Table 4. Statistics of regression analysis on modified communication cost metrics and team performance.

Notice that for all four groups, the p-value (Significance F) < 0.0001, so we conclude that the regression model (Eq. 4) is a good fit at significant level 0.0001. More importantly, the R Square shows the percentage of variance in team performance explained by the linear model. By comparing the R Square among these four metrics, we noticed the results in statistical analysis being consistent with those shown in Table 3, which indicate that \( Cc - SD' \) may work better in measuring communication cost. The lower value of Standard Error (1.374257) also corresponds with the above result of comparison.

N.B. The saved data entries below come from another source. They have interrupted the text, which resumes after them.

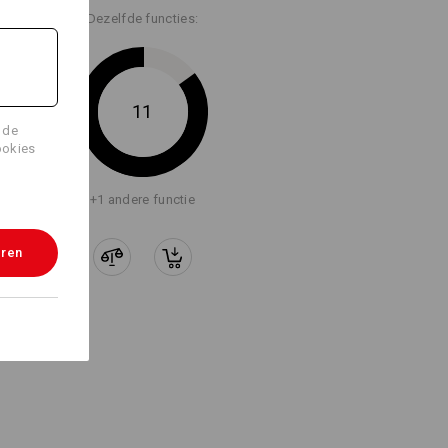
Dezelfde functies:
11
 de
ookies
+1 andere functie
eren
 NATUURLIJK!
aaier of meetlint is - alles met een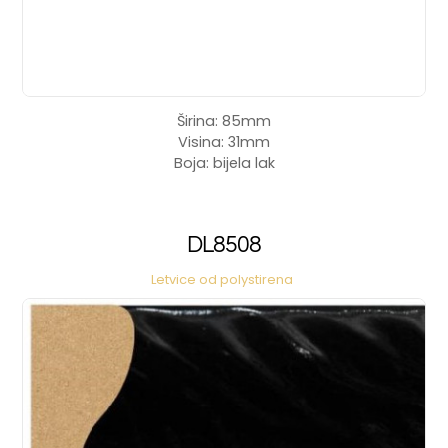
Širina: 85mm
Visina: 31mm
Boja: bijela lak
DL8508
Letvice od polystirena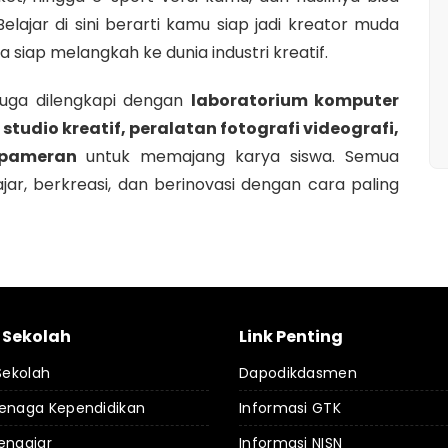
Belajar di sini berarti kamu siap jadi kreator muda
a siap melangkah ke dunia industri kreatif.
 juga dilengkapi dengan
laboratorium komputer
studio kreatif, peralatan fotografi videografi,
g pameran
untuk memajang karya siswa. Semua
lajar, berkreasi, dan berinovasi dengan cara paling
l Sekolah
Link Penting
 Sekolah
Dapodikdasmen
Tenaga Kependidikan
Informasi GTK
engajar
Informasi NISN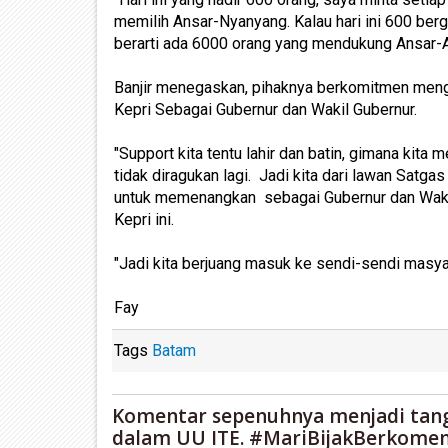
memilih Ansar-Nyanyang. Kalau hari ini 600 ber
berarti ada 6000 orang yang mendukung Ansar-A
Banjir menegaskan, pihaknya berkomitmen meng
Kepri Sebagai Gubernur dan Wakil Gubernur.
"Support kita tentu lahir dan batin, gimana kit
tidak diragukan lagi. Jadi kita dari lawan Satg
untuk memenangkan sebagai Gubernur dan Wakil
Kepri ini.
"Jadi kita berjuang masuk ke sendi-sendi masya
Fay
Tags
Batam
Komentar sepenuhnya menjadi tan
dalam UU ITE. #MariBijakBerkomen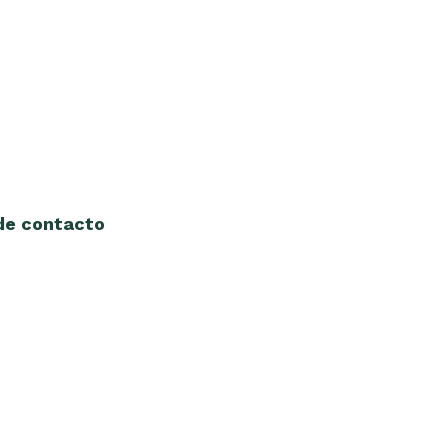
 de contacto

We may now conclude that our modified definitions of communication metrics are more effective comparing to the original design. Moreover, the new metric \( Cc - SD' \) may be a better choice in terms of modeling team formation problem in the current case.

5 Conclusion

The presented study focuses on the team formation problem with concern of the collaboration factor. The general idea that effective collaboration would help achieve better team performance applies to group work in various domains. However, while related researches have contributed a variety of metrics and methods to model different communication structures within teams, there is a lack of investigation on the effectiveness of the proposed metrics. In this paper we conducted an empirical study to obtain better understanding to the problem, in which we referred to representative studies in the stream and selected four metrics for analysis. We used the real example of movie production teams, and utilized statistical analysis methods to reveal the potential correlation between communication cost and team performance. Results of analysis demonstrated that communication cost does have an adverse effect on team performance. Furthermore, we made improvements on the design of communication cost metrics based on the existed ones and verified the effectiveness in the same context of movie production teams.

Nevertheless, it is necessary to state that the results of analysis on those metrics may not apply to other cases and we do not intend to draw generalization from one single empirical study. There exist a lot of factors that may influence team performance other than collaboration, and they may vary in different domains. Still we expect the insights gained from the current empirical study would inspire researches on team formation problem to account for the effectiveness of modeling collaboration.

Further extension to the presented work may consider including more real-life examples for case study, such as DBLP, BibSonomy, etc. Comparative study among different cases might result in more valuable and solid conclusion. Also, in-depth statistical analysis methods could be applied to give more comprehensive understanding.